On comptait 22,7 % de chômeurs en Guadeloupe en 2007, 21,2 % en Martinique, 24,2 % à la Réunion, contre 8,5 % pour l'ensemble de la France selon les données de l'Insee. Mais surtout, le chômage de longue durée y est très prégnant. Ainsi, plus de la moitié des sans-emploi guadeloupéens le sont depuis plus de trois ans. La proportion de RMistes est elle aussi alarmante (19,4 % par exemple en Guyane, contre 3,4 % en métropole). Dans son

rapport sur l'outre-mer, le sénateur Du Luart note ainsi que les forts taux de chômage en outre-mer s'expliquent par le décalage entre une croissance économique plus importante qu'en métropole et une évolution démographique encore plus forte – en un siècle, la population ultramarine est passée de moins de 600 000 personnes à plus de 2,4 millions aujourd'hui.


Au-delà de ces statistiques, le mouvement de protestation qui secoue les Antilles signale surtout le rasle-bol de la population face à une structure sociale héritée du colonialisme, basée sur la "pwofitasyon", dans laquelle la richesse est concentrée entre les mains de quelques grandes familles de "békés". Pour Christiane Taubira, députée divers-gauche de Guyane, la situation dans les DOM

"frôle l'apartheid social".

 

Depuis le début des manifestations en Guadeloupe, le collectif LKP évite d'évoquer la question du statut de l'île et son maintien dans la République. Pourtant, malgré la révision constitutionnelle de 2003 – qui avait notamment entériné la suppression des TOM (territoires d'outre-mer) au profit de

"collectivités territoriales" fixant elles-mêmes leurs règles de gouvernement –, la question du lien avec l'Etat reste posée. Les quatre DOM – Martinique, Guyane, Guadeloupe et Réunion – sont gérés par un conseil général et un conseil régional, dont les compétences sont identiques à celles des structures de la

métropole. Mais en raison de la faiblesse de leurs ressources propres, notamment fiscales, ces collectivités présentent une dépendance accrue à l'égard de l'Etat.

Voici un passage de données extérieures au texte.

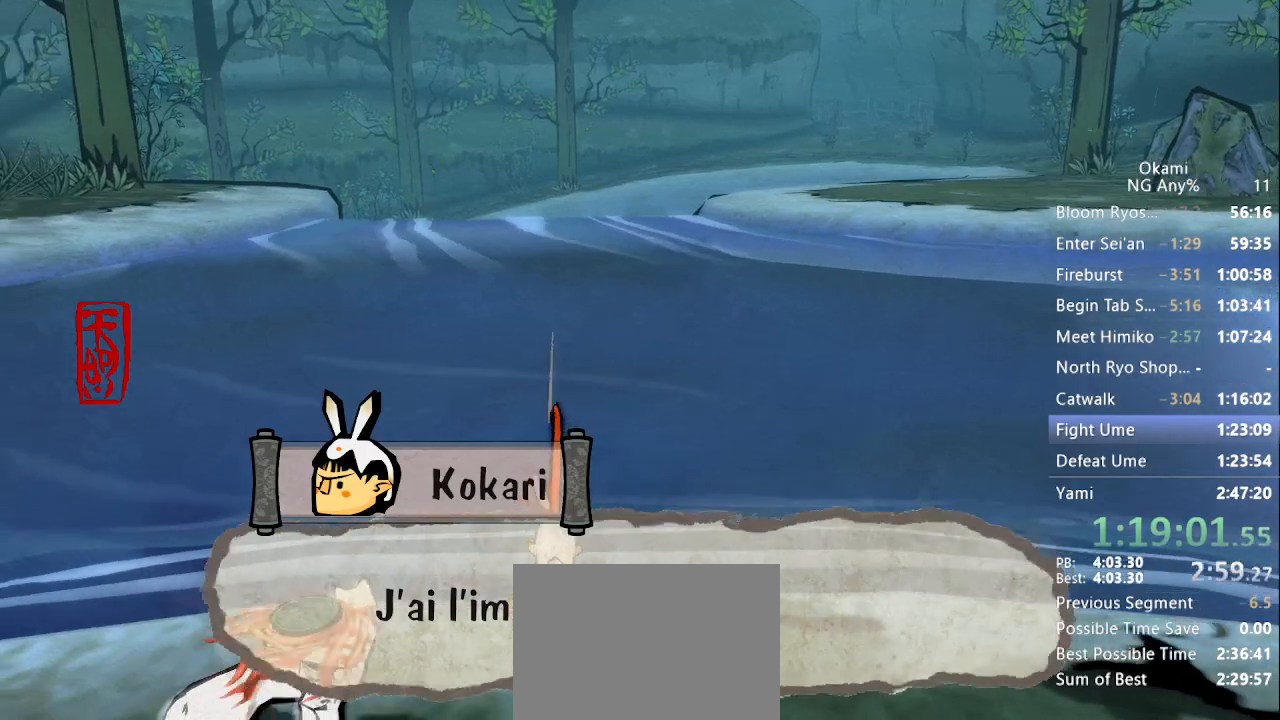
{"buttons": ["Y"], "left_stick": "center", "right_stick": "center", "events": []}
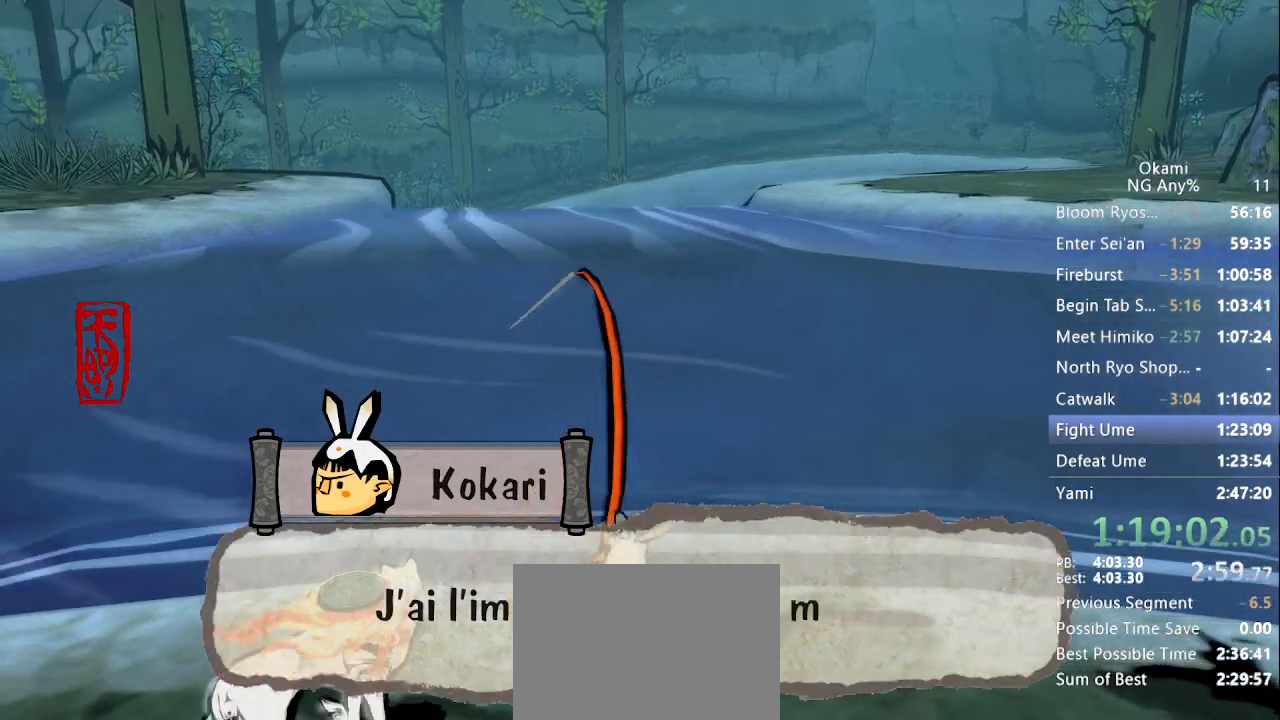
{"buttons": ["Y"], "left_stick": "center", "right_stick": "center", "events": []}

En décembre 2003, la Guadeloupe a rejeté par référendum à près de 73 % la création d'une collectivité unique se substituant à la région et au département. A l'époque, ce vote avait été interprété comme un attachement au statut de DOM et à la France, et donc comme la fin de la tentation indépendantiste. La Martinique avait elle aussi rejeté cette possibilité à une courte majorité (50,48 %). Depuis cette date, le débat sur l'évolution du statut et la responsabilité locale a été enterré. Or, plusieurs analystes relèvent que dans la crise actuelle, l'un des points-clés est le problème de la domiciliation de la décision politique.

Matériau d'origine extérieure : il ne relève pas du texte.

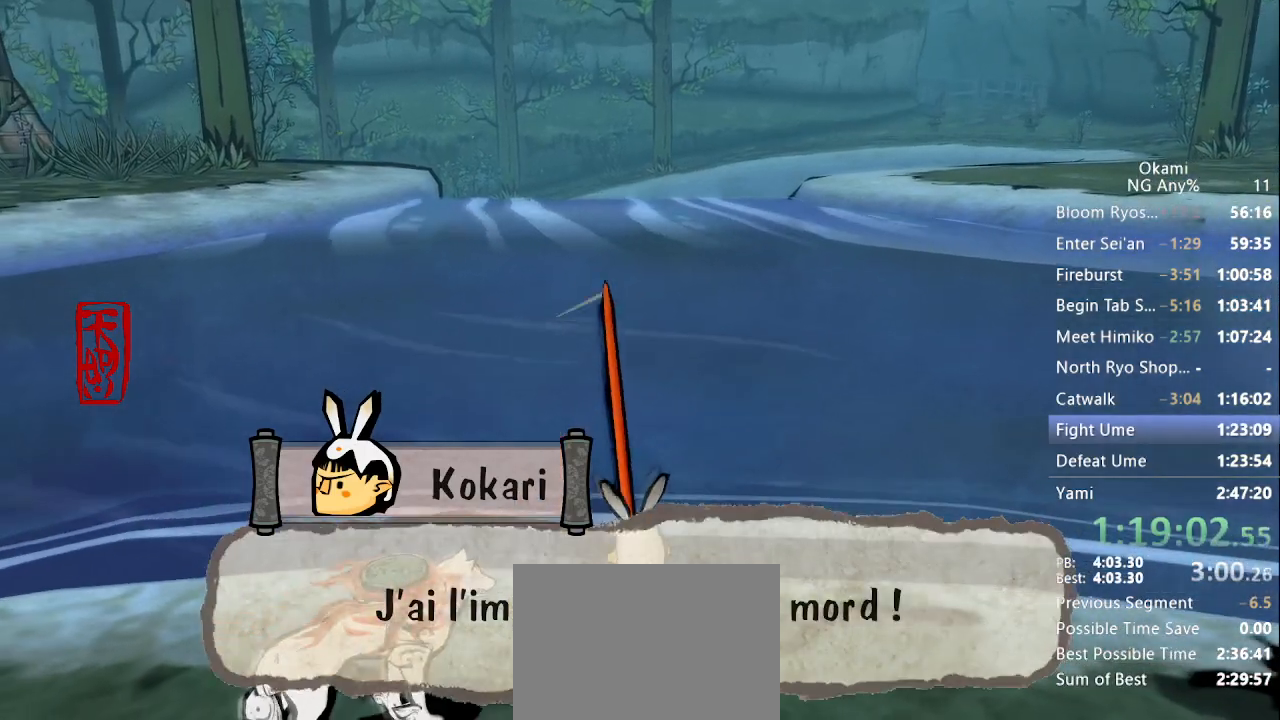
{"buttons": ["Y"], "left_stick": "left", "right_stick": "center", "events": [[400, "left_stick", "left"]]}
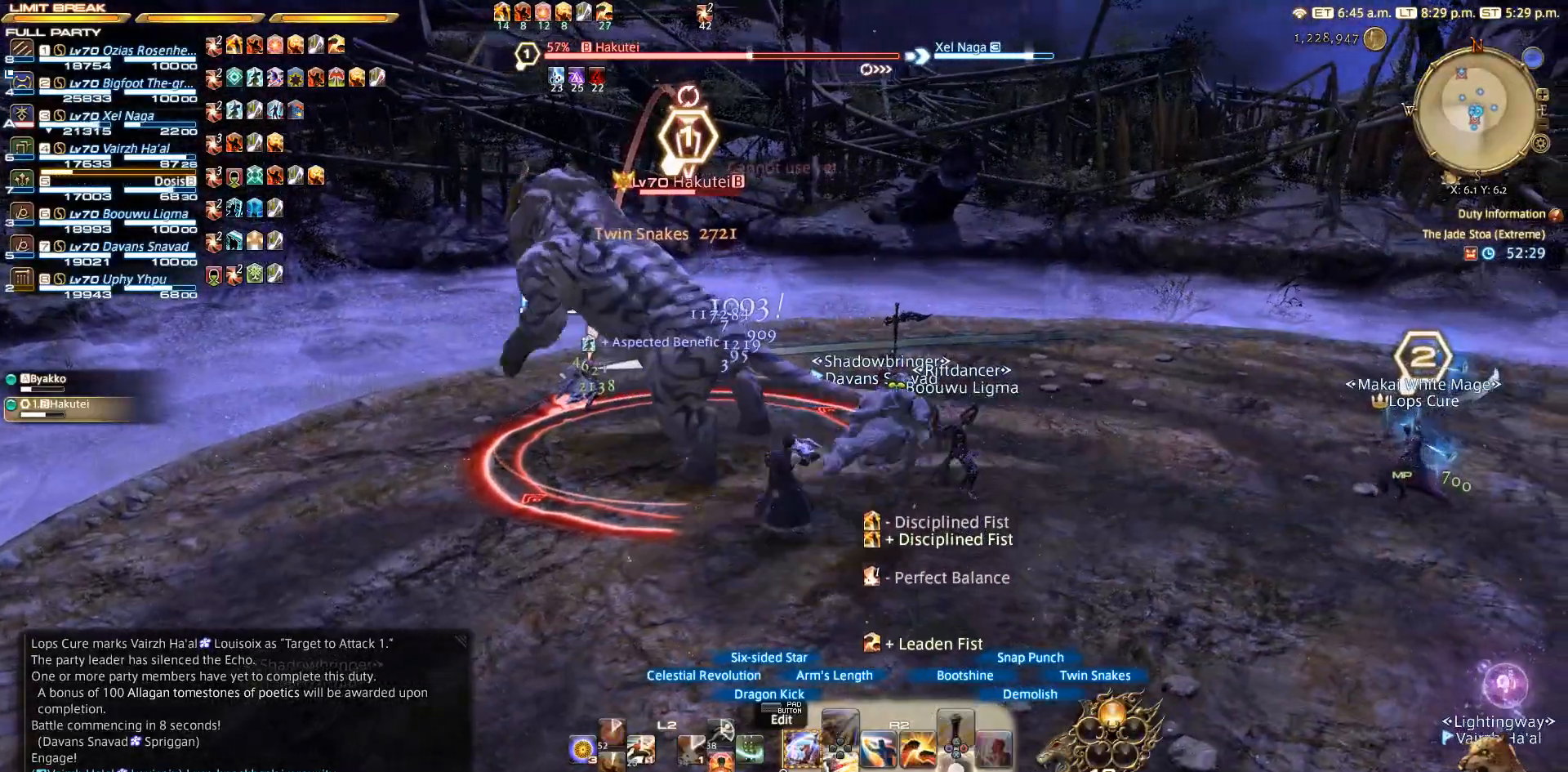
Gameplay with a controller (PlayStation layout); each line is a JSON object with the inputs held at the frame after it. "events" lists button and stick changes between this image and that frame as [ms after this image, input, new state], when the widget could be followed in between. Not read: L3 R3.
{"buttons": [], "left_stick": "center", "right_stick": "center", "events": [[17, "CROSS", "up"], [67, "left_stick", "down-right"], [233, "right_stick", "left"], [250, "left_stick", "down-left"], [350, "left_stick", "up-left"], [417, "right_stick", "center"], [450, "R2", "up"], [450, "left_stick", "center"]]}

Ainsi, le mouvement LKP exprime une quête identitaire qui ne peut se réduire aux revendications sociales. Le slogan

"La Gwadloup sé tan nou, la Gwadloup a pa ta yo" ("La Guadeloupe, c'est à nous ; la Guadeloupe, c'est pas à vous"), qui rythme les cortèges depuis le début du conflit, marque cette émergence identitaire. En annonçant, le 19 février, la convocation d'"Etats généraux de l'outre-mer", Nicolas Sarkozy semble avoir entendu ce besoin de réétudier le lien entre la République et ses DOM.


Reste à savoir quelles propositions sortiront concrètement de ces Etats généraux.